Neste mês, a lei sancionada pelo governador Cláudio Castro (PL), que prevê o pagamento de um bônus de R$ 5 mil a policiais civis e militares do Rio por cada fuzil apreendido completa dois anos. Segundo dados do Instituto de Segurança Pública, entre agosto de 2023 e maio de 2025, foram apreendidos 1.200 fuzis no estado. O montante equivale a um custo de R$ 6 milhões aos cofres públicos.
Segundo o governo do estado, um dos objetivos da medida é reduzir a letalidade policial.
“Essa é mais uma ação estratégica no nosso governo. Fuzil é arma de guerra. Quanto mais tirarmos das mãos dos bandidos, menos será necessário que os nossos policiais usem”, escreveu Cláudio Castro nas redes sociais à época em que a medida foi decretada.
Investimento ou gasto?
A medida, no entanto, gera controvérsia no campo da segurança pública. Enquanto alguns especialistas defendem a bonificação como um “reconhecimento do esforço dos policiais”, outros se preocupam com a criação de um sistema de metas baseado em gratificação.
Para Daniel Hirata, coordenador do Grupo de Estudos dos Novos Ilegalismos (Geni), da Universidade Federal Fluminense (UFF), a premiação de R$ 5 mil por fuzil apreendido pode distorcer os indicadores de segurança no estado.
“A maior parte dessas apreensões me parece que tem sido feita justamente durante operações policiais. E há um investimento altíssimo para a realização de uma operação, para apreensão de uma quantidade muito pequena de fuzis”, argumentou Hirata.

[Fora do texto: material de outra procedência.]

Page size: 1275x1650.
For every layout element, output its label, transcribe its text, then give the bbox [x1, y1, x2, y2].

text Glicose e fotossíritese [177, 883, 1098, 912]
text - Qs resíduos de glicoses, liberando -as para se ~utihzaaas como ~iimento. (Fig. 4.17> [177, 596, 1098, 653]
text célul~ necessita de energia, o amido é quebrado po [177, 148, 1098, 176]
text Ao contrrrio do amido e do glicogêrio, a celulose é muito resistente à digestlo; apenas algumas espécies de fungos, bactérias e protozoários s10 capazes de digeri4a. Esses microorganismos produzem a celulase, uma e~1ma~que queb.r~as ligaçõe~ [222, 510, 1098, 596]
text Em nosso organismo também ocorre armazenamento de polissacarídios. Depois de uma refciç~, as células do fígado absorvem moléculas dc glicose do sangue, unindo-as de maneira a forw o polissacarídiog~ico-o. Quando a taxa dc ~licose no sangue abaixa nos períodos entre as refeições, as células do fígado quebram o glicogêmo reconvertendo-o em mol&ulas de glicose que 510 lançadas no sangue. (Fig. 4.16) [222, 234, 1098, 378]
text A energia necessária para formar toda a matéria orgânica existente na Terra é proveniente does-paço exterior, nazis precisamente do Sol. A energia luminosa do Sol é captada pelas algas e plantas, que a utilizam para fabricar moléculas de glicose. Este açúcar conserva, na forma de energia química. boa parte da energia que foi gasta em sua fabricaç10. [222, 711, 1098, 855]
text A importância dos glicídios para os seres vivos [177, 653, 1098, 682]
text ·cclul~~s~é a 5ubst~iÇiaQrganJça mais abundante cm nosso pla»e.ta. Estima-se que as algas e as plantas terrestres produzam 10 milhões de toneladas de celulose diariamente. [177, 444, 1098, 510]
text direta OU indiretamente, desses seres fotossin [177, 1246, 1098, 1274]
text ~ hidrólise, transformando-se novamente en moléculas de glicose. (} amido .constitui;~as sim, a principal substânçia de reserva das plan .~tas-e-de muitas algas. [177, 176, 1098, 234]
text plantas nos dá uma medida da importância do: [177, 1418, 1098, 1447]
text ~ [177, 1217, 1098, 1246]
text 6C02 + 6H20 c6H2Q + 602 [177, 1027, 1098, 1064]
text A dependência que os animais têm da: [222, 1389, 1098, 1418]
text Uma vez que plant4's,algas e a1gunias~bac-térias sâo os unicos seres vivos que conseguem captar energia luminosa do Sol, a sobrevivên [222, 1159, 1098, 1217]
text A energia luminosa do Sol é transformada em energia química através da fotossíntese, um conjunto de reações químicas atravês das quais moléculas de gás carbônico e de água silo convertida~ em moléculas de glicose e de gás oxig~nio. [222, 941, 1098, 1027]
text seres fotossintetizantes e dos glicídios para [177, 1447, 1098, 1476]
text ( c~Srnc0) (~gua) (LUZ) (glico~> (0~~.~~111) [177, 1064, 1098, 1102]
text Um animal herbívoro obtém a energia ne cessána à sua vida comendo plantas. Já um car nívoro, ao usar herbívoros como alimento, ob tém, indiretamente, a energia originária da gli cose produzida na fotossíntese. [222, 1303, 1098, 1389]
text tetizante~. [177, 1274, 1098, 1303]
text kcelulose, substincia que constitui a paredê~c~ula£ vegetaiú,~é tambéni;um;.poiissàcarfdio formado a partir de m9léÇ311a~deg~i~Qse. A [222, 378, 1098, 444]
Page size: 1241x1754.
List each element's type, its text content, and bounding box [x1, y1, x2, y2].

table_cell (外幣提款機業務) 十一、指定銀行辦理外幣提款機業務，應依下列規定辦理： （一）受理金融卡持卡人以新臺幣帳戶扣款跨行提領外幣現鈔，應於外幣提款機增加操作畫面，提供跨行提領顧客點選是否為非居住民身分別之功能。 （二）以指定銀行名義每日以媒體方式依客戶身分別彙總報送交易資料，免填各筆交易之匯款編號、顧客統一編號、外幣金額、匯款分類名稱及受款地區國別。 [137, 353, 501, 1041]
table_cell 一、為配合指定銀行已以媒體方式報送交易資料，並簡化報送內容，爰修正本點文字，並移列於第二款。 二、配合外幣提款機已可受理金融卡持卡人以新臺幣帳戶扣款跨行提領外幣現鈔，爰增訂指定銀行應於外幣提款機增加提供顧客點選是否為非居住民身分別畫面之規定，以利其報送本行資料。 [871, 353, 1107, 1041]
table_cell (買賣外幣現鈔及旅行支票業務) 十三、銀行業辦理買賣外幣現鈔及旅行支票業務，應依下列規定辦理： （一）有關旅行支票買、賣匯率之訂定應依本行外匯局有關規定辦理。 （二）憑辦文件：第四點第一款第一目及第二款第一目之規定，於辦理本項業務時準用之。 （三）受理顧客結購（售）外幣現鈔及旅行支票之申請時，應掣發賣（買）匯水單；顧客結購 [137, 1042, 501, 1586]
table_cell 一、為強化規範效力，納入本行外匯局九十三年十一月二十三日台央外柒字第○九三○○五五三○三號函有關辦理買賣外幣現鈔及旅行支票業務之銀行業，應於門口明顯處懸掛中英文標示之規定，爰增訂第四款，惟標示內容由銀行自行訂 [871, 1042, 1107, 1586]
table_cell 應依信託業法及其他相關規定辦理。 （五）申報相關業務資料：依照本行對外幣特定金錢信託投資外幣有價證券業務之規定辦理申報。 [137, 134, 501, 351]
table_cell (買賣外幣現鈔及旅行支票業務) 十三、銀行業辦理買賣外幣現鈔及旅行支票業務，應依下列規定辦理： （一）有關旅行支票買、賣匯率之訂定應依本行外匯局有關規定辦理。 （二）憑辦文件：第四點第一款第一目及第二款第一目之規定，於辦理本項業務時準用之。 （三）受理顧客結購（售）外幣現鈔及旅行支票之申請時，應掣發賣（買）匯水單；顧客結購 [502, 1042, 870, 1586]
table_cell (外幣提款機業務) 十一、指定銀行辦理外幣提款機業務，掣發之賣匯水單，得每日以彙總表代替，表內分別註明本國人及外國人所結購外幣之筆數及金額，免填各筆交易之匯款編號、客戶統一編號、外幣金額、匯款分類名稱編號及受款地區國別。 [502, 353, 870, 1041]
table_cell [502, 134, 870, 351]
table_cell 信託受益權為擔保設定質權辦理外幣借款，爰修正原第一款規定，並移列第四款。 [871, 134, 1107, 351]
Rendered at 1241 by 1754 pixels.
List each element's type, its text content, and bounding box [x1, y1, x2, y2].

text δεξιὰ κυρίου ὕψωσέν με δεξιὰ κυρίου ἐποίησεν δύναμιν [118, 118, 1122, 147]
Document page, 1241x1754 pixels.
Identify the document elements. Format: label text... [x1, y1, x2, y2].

Já o antropólogo e ex-capitão do Batalhão de Operações Especiais (Bope), Paulo Storani, defende a medida como um estímulo à atividade policial.
“Essa política de metas ou remuneração por meta atingida já foi adotada em governos anteriores e é muito inteligente ao promover, de forma direta, a integração entre as instituições policiais. A remuneração paga por fuzil apreendido é um reconhecimento do esforço dos policiais. O governo entende que é estratégico reduzir o número de fuzis nas mãos de criminosos”, declarou.
Hirata, por sua vez, ressalta a importância de investigações mais estruturadas:
“O que me parece desejável é a condução de investigações específicas, com grupos especializados para atuar nas redes de fornecimento — os chamados ‘matutos’, ou seja, as pessoas que trabalham na distribuição desses armamentos”, afirmou.
Para onde vão os fuzis apreendidos
Segundo o governo do estado, “as armas de fogo apreendidas passam por uma análise rigorosa antes de qualquer possibilidade de reaproveitamento”. Depois de uma perícia, são avaliadas a origem, integridade e condições de uso. Só com autorização judicial e após atenderem a todos os critérios técnicos, essas armas podem ser destinadas às forças de segurança.
Esse processo é conduzido pela Polícia Civil, responsável pela produção do laudo técnico, avaliação do armamento e representação junto ao Judiciário. Armas que não atendem aos padrões exigidos são encaminhadas para destruição pelo Exército.

Fuzis do crime
De acordo com dados mais recentes da Secretaria de Segurança Pública, só a Rocinha, a maior favela do Rio, contém cerca de 1,5 mil fuzis. O número é sete vezes maior que o arsenal médio de um batalhão da Polícia Militar.
Mesmo sem produzir armas ou munições, o Estado do Rio de Janeiro lidera o número de fuzis apreendidos no país. Apenas em 2025, 322 fuzis já foram retirados das ruas — número que representa quase metade das apreensões registradas em todo o território nacional.
No último ano, o Rio registrou a maior apreensão de fuzis da série histórica. Foram 732 fuzis entre janeiro e dezembro de 2024, um recorde histórico desde 2007. A média foi de dois fuzis apreendidos por dia no ano passado, em um aumento de 20% de 2023 a 2024 – de 610 para 732.
Storani também citou um levantamento realizado para a Polícia Civil que estima 56 mil integrantes em facções criminosas (entre traficantes e milicianos) no estado. Segundo ele, pelo menos metade desse grupo está armada — e cerca de 25 mil fuzis estariam nas mãos de criminosos.
“Fuzil é arma de guerra. Então, o governo do Rio entende que a política de remuneração variável, como essa bonificação por fuzil, estimula os policiais para essa atividade e reconhece o risco inerente à atuação nesse tipo de confronto”, concluiu.